LSEG hopes to have its first blockchain-powered market up and running within the next year, and the firm is already in talks with regulators in multiple jurisdictions, as well as the government and Treasury in the UK, to gain regulatory approval. Julia Hoggett, head of the London Stock Exchange, will lead the project.
“The ultimate goal is a global platform that allows participants in all jurisdictions to be able to interact with people in other jurisdictions completely abiding by rules, laws and regulations, potentially multiple jurisdictions simultaneously, which is something that hasn’t been possible in an analog world,” Roos said.
He added that the digital business will likely focus on private markets initially since activity there is notably cumbersome and opaque, and will expand to other assets once the model has been proven effective. “The technical opportunity of digitizing a bunch of traded asset classes is extremely high,” Roos said.
“The obvious first potential outcome of this LSEG entry into tokenization is that cash and cash equivalents will be immediately more efficient,” said Ralf Kubli, a board member of the Casper Association. He added that the firm is “looking to get into instruments where they lost market share” by offering private debt opportunities that will lure investors back to LSEG and away from other infrastructure providers.

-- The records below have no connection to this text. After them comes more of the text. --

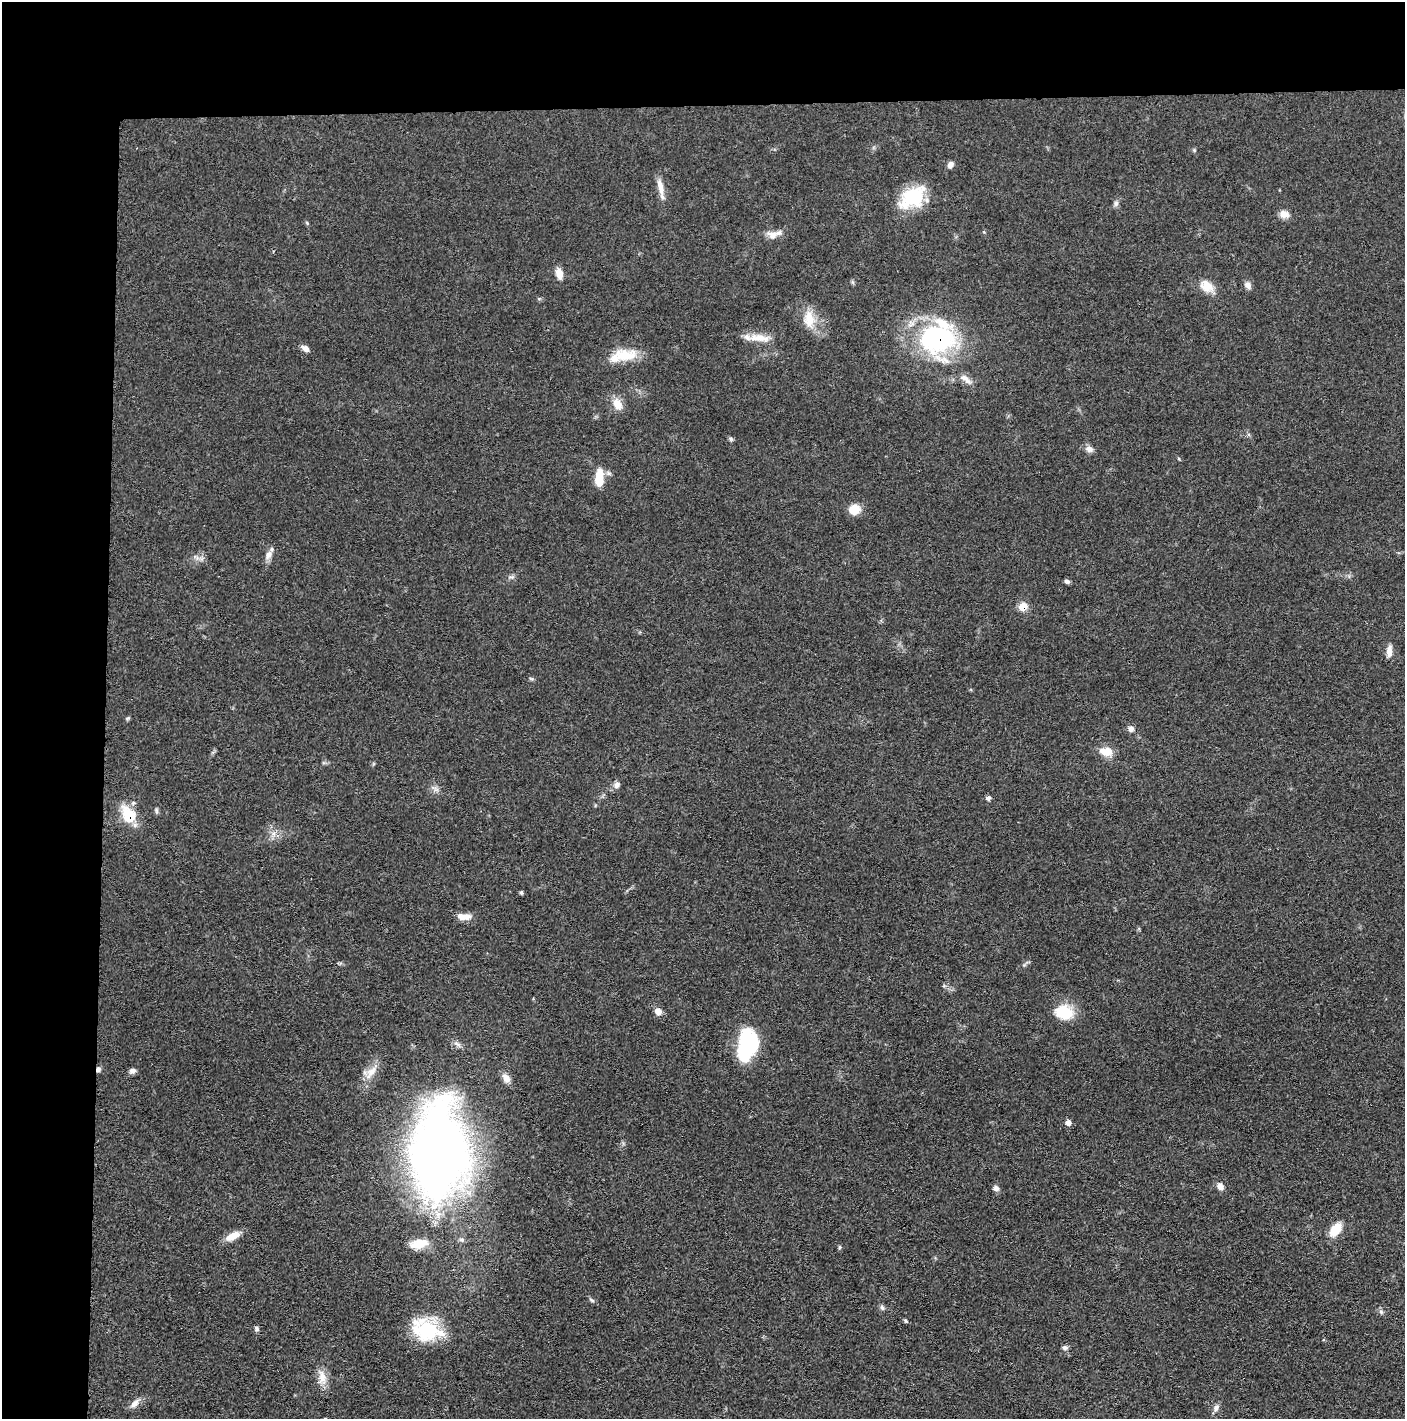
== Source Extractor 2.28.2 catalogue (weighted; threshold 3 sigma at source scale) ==
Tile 1 of 3 x 3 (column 1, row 1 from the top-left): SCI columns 13-1415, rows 2841-4257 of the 4235 x 4264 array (HDU 1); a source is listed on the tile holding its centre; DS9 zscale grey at full resolution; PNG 1407 x 1421 px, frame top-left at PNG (2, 2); no overlay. Shown black and unused: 14% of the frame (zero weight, under 3 of 4 exposures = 1% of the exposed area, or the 3 px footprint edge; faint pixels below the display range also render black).
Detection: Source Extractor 2.28.2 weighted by HDU 2 'WHT'; one run over the whole footprint, this tile lists its part. Background 0.0475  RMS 0.0051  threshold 0.023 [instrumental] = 3 sigma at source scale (4.5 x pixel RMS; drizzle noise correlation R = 1.50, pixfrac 1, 0.05/0.05 arcsec/px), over >= 5 px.
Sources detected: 63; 2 inside a brighter listed object's ellipse — not listed separately; the other 61 listed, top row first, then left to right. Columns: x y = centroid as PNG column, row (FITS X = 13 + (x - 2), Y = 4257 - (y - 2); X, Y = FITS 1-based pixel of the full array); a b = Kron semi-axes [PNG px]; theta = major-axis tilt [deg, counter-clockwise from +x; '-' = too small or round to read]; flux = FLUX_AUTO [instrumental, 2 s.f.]
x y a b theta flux
950 165 8 7 - 2
660 187 23 7 -77 5.3
912 197 32 20 36 28
1116 203 8 6 75 1.5
1284 214 13 10 -8 3.6
773 235 16 10 -14 4.6
559 273 11 7 -79 5.4
1248 285 9 7 -70 2.5
1206 286 20 14 -37 7.3
809 319 25 13 -84 9.8
759 338 29 10 -6 8.2
938 338 38 29 1 80
305 348 10 6 -36 2.7
625 355 32 16 3 14
965 379 20 7 -39 3.7
617 404 15 11 -64 6.3
731 439 7 5 -47 0.93
1089 449 10 7 -20 2.7
599 477 22 9 86 9.8
854 509 11 10 - 8.8
268 555 14 7 63 3.3
512 577 8 5 0 1.2
1067 581 6 5 - 1.3
1023 607 7 6 - 11
1389 652 15 6 84 3.8
531 679 6 4 -19 0.72
127 718 6 4 -17 0.7
1131 729 8 7 - 2
1106 751 18 11 -10 6.7
617 785 10 7 49 2.2
435 789 15 4 -32 1.9
988 798 6 6 - 1.6
156 811 8 4 -81 0.97
128 815 19 13 -63 17
521 892 5 4 - 0.81
464 916 18 7 -2 5
658 1011 8 7 - 3.8
1064 1013 18 14 -17 18
457 1044 13 5 -37 2
747 1044 34 19 81 43
98 1069 7 5 71 1.5
132 1071 8 6 19 1.9
371 1072 19 10 47 6.2
506 1078 14 9 -59 3.7
1068 1122 7 6 - 2.6
438 1152 92 52 88 450
1220 1186 10 7 -58 3
996 1188 8 7 - 1.8
1335 1229 15 9 52 11
233 1236 19 9 27 6.2
418 1244 24 10 13 8.6
839 1247 7 3 82 0.7
882 1308 8 5 -63 1.2
1381 1312 7 5 -46 1.2
905 1320 6 3 -20 0.71
256 1329 7 6 - 1.2
427 1329 34 24 -17 34
1065 1348 7 6 - 1.3
322 1377 21 11 -87 6.3
135 1403 15 8 47 3.3
1216 1408 10 7 56 2.1
Overlapping masked pixels (flux is a lower limit): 5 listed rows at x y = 938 338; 1023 607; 128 815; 98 1069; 438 1152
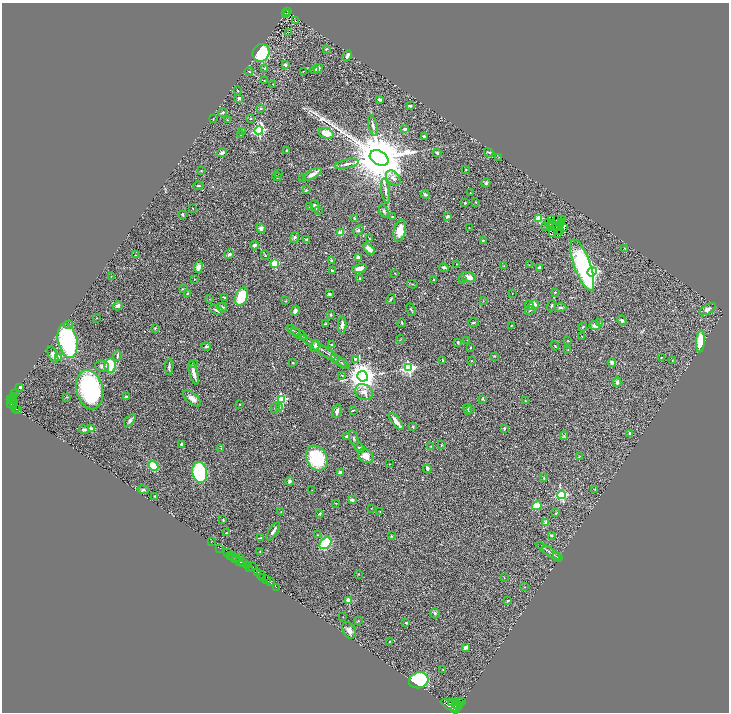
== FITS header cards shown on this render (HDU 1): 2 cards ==
NAXIS1  =                 1454
NAXIS2  =                 1420

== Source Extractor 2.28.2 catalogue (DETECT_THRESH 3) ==
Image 1454 x 1420 px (HDU 1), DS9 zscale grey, zoomed out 1/2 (1 PNG px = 2 x 2 image px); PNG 731 x 714 px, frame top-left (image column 2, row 1419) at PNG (2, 3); each listed source drawn as its Kron ellipse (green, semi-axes under 4 px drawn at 4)
Background 0.638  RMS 0.039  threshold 0.117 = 3 sigma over >= 5 px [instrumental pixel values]
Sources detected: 339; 36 cannot appear on this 1/2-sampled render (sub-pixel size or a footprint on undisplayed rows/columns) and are neither listed nor drawn; the other 303 listed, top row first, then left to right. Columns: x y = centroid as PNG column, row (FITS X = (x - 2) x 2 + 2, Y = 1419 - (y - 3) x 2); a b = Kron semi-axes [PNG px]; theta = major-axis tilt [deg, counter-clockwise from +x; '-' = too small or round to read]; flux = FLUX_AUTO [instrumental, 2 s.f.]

“Several initiatives backed by serious commitments from the largest banks in the world are targeting exactly this kind of settlement infrastructure for financial assets which would then live on DLT [distributed ledger technology] environments,” he said.
“Also, if LSEG wants to be able to serve the likes of Fidelity or Franklin Templeton – who have clearly stated that they want to access private markets (because of the lack of IPO and public equities for differentiated strategies) – then they need to have such infrastructure as LSEG is proposing, otherwise they become irrelevant,” Kubli said.
This move by LSEG comes as tokenization – the process of creating digital representations of stocks or bonds that can be tracked using blockchain technology – is gaining traction in global financial circles.
“We are finally reaching the age of digitization in the world of finance,” said Mona El Isa, founder and CEO of Avantgarde, one of the world’s first institutional-grade DeFi companies. “Despite years of disregarding it, this latest move from the LSEG signals that traditional finance looks finally set to embrace the potential of blockchain technology.”
She noted that “The intriguing aspect of the LSEG announcement is that it emphasizes a desire to use blockchain technology to make it more efficient to buy, sell and hold traditional assets.”
“It’s clear that financial markets are set to undergo an era of marked transformation in the coming decade, as awareness grows about the potential for blockchain and smart contract-based technology to transform financial services,” Mona said. “This is why I left an established career at Goldman Sachs and Jabre Capital – because I saw first-hand how blockchain technology can make asset management far more efficient, transparent, safe and cost-effective.”